Los ojos más expertos sabrán
identificar otros elementos, como el Cerro de la Curia, una pequeñísima parte
de la Dehesa de Navalcarbón, y diversos detalles curiosos que seguro muchos roceños
aún recuerdan, como el bar El Rincón, las moreras recién plantadas en la plaza, la colada tendida en plena calle, las modificaciones que han experimentado desde entonces el despacho y el salón
parroquial, o las calles sin pavimentar.
Poco queda ya de todo aquello, y lo
que queda está muy transformado. Las Rozas ha crecido muchísimo desde entonces
y las edificaciones lo han ocupado prácticamente todo. Desaparecieron
las eras y trincheras del Cerro Cascabel, (el propio cerro no es más que un recuerdo
hoy en día); también las construcciones más antiguas y la práctica totalidad de las viviendas levantadas por Regiones Devastadas, con sus característicos porches y
patios interiores. Ya no se tiende la ropa a la puerta de casa; la totalidad del espacio ha sido urbanizado y las calles hace mucho que están perfectamente asfaltadas; algunos árboles han desaparecido
y otros, recién plantados entonces, tienen ahora un porte de muchos años. Ni
siquiera se conservan las campanas que yo mismo pude observar cuando siendo niño subí a la
torre, ya que fueron sustituidas hace varios años por otras más modernas, pero sin la
solera, el tono, la historia y el encanto de las antiguas.

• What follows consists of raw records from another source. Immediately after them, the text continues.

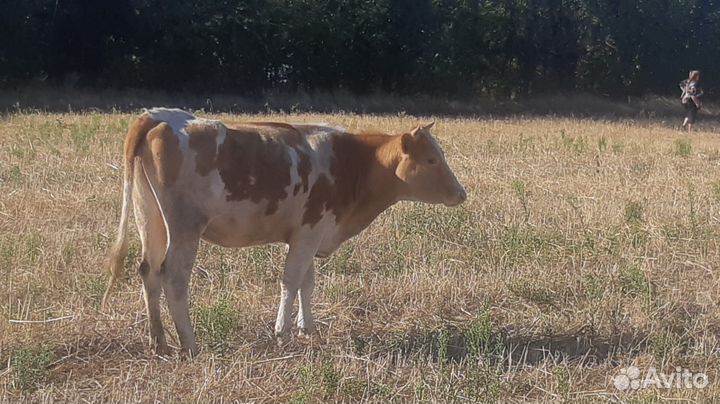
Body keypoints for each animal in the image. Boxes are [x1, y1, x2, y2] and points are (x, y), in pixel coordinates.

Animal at [103, 108, 466, 356]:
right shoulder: (308, 232)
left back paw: (159, 342)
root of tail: (158, 115)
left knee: (148, 270)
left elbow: (307, 282)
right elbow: (291, 281)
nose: (461, 193)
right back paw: (189, 344)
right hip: (185, 226)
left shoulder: (311, 233)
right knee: (174, 277)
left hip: (149, 216)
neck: (352, 164)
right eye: (431, 160)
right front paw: (282, 331)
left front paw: (308, 328)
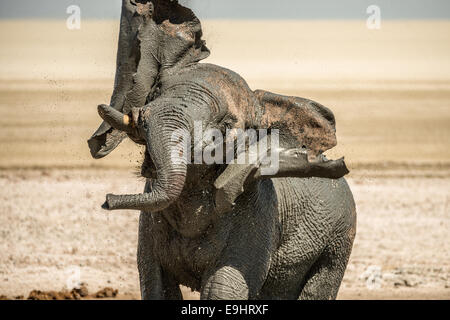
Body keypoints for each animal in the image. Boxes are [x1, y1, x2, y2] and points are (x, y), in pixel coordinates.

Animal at [88, 0, 356, 300]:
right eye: (155, 91)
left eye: (225, 126)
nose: (108, 200)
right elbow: (157, 283)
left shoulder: (257, 209)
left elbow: (223, 288)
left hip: (338, 237)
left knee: (318, 286)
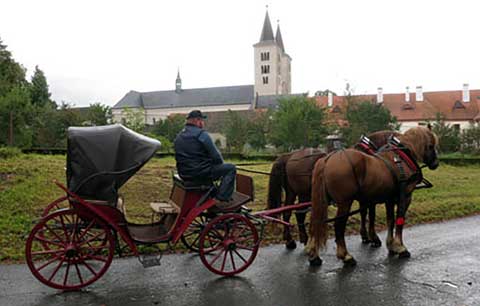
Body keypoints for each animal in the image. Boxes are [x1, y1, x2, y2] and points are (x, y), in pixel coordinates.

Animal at [308, 126, 438, 266]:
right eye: (431, 145)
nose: (436, 163)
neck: (401, 157)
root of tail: (327, 159)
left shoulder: (388, 199)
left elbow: (390, 220)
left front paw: (391, 245)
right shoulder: (405, 196)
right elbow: (399, 220)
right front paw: (400, 247)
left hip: (322, 201)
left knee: (316, 221)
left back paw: (313, 255)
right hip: (345, 203)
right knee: (339, 226)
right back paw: (346, 256)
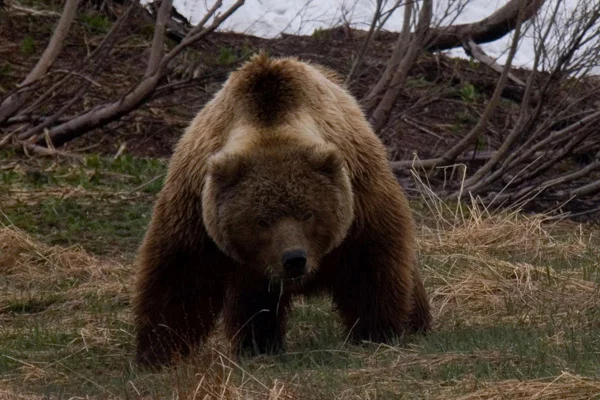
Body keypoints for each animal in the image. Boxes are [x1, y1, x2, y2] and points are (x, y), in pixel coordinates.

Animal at [133, 54, 432, 368]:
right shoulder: (196, 209)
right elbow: (181, 276)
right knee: (253, 303)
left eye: (308, 213)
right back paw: (258, 344)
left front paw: (377, 331)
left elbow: (370, 265)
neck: (270, 123)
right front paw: (158, 351)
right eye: (262, 221)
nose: (294, 259)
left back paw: (418, 323)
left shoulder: (359, 199)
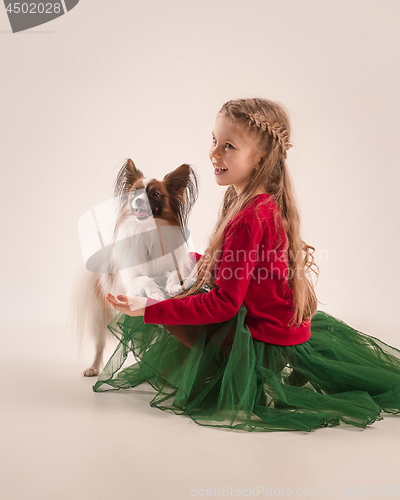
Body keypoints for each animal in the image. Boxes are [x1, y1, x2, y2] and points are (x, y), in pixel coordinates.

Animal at [74, 159, 199, 376]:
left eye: (155, 194)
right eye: (134, 193)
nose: (139, 201)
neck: (146, 229)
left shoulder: (170, 265)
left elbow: (173, 275)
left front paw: (173, 286)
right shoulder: (130, 278)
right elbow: (144, 279)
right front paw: (156, 293)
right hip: (100, 315)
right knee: (99, 343)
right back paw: (94, 368)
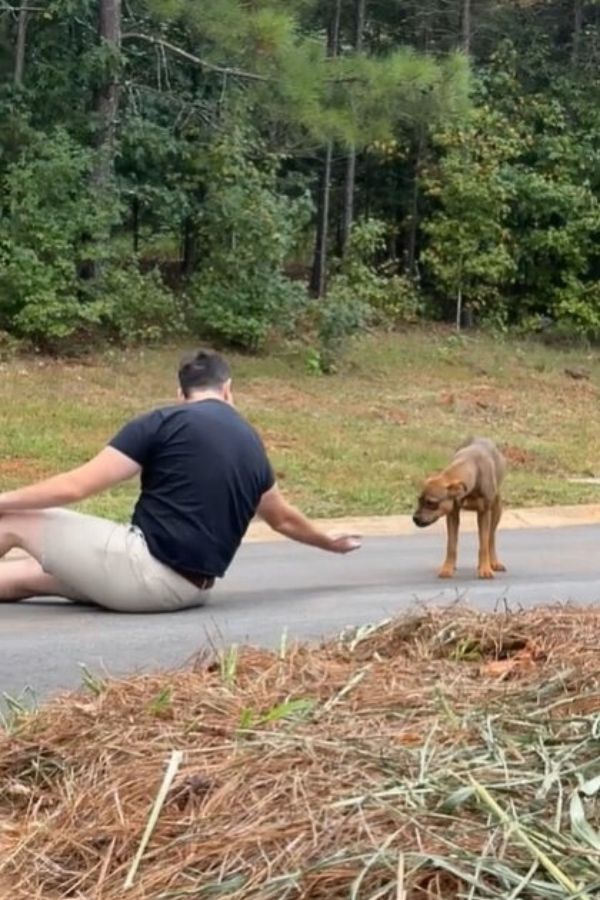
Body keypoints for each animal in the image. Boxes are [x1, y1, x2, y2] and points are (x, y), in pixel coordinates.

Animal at [412, 438, 506, 580]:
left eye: (432, 503)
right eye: (419, 500)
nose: (415, 518)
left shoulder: (484, 513)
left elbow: (483, 544)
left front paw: (485, 569)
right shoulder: (452, 514)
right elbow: (451, 545)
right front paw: (447, 568)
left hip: (496, 508)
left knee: (490, 538)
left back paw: (493, 562)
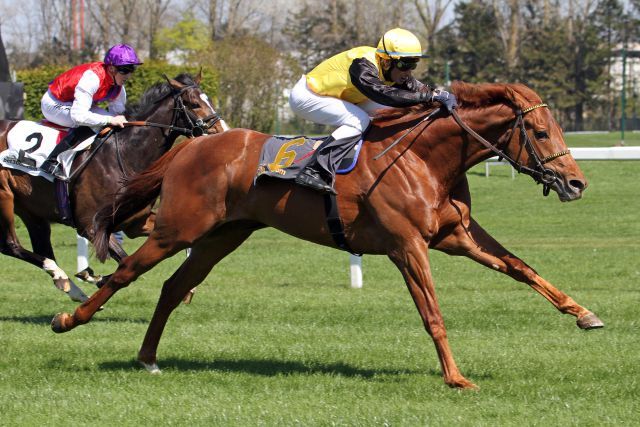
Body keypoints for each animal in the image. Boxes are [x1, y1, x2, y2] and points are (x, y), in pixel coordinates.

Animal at [0, 72, 225, 300]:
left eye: (209, 100)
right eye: (194, 104)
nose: (222, 130)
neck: (125, 156)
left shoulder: (136, 222)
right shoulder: (90, 226)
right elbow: (125, 261)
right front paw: (94, 277)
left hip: (31, 210)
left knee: (42, 247)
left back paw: (69, 286)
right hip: (5, 197)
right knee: (10, 245)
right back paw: (62, 276)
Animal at [52, 82, 604, 390]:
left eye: (556, 128)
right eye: (540, 133)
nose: (577, 183)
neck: (425, 158)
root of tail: (192, 146)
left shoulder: (458, 236)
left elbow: (523, 268)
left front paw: (584, 314)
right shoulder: (407, 246)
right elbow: (433, 314)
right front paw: (455, 377)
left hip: (221, 236)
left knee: (171, 287)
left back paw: (148, 358)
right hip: (177, 229)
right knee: (125, 273)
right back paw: (68, 318)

Disponer de este tipo de fotografías históricas nos permiten conocer y recordar un pueblo que ya no existe. Sin duda, las vistas desde la torre de la iglesia seguirán siendo impresionantes en la actualidad. Sería interesante poder comparar el pasado y el presente con una fotografía realizada hoy en día desde el mismo ángulo del campanario en el que se realizó la instantánea de los años 40. Quizás, ello nos animaría a reflexionar sobre lo que hemos ganado y lo que hemos perdido en todas estas décadas… así como lo que podemos seguir ganando y perdiendo en las futuras.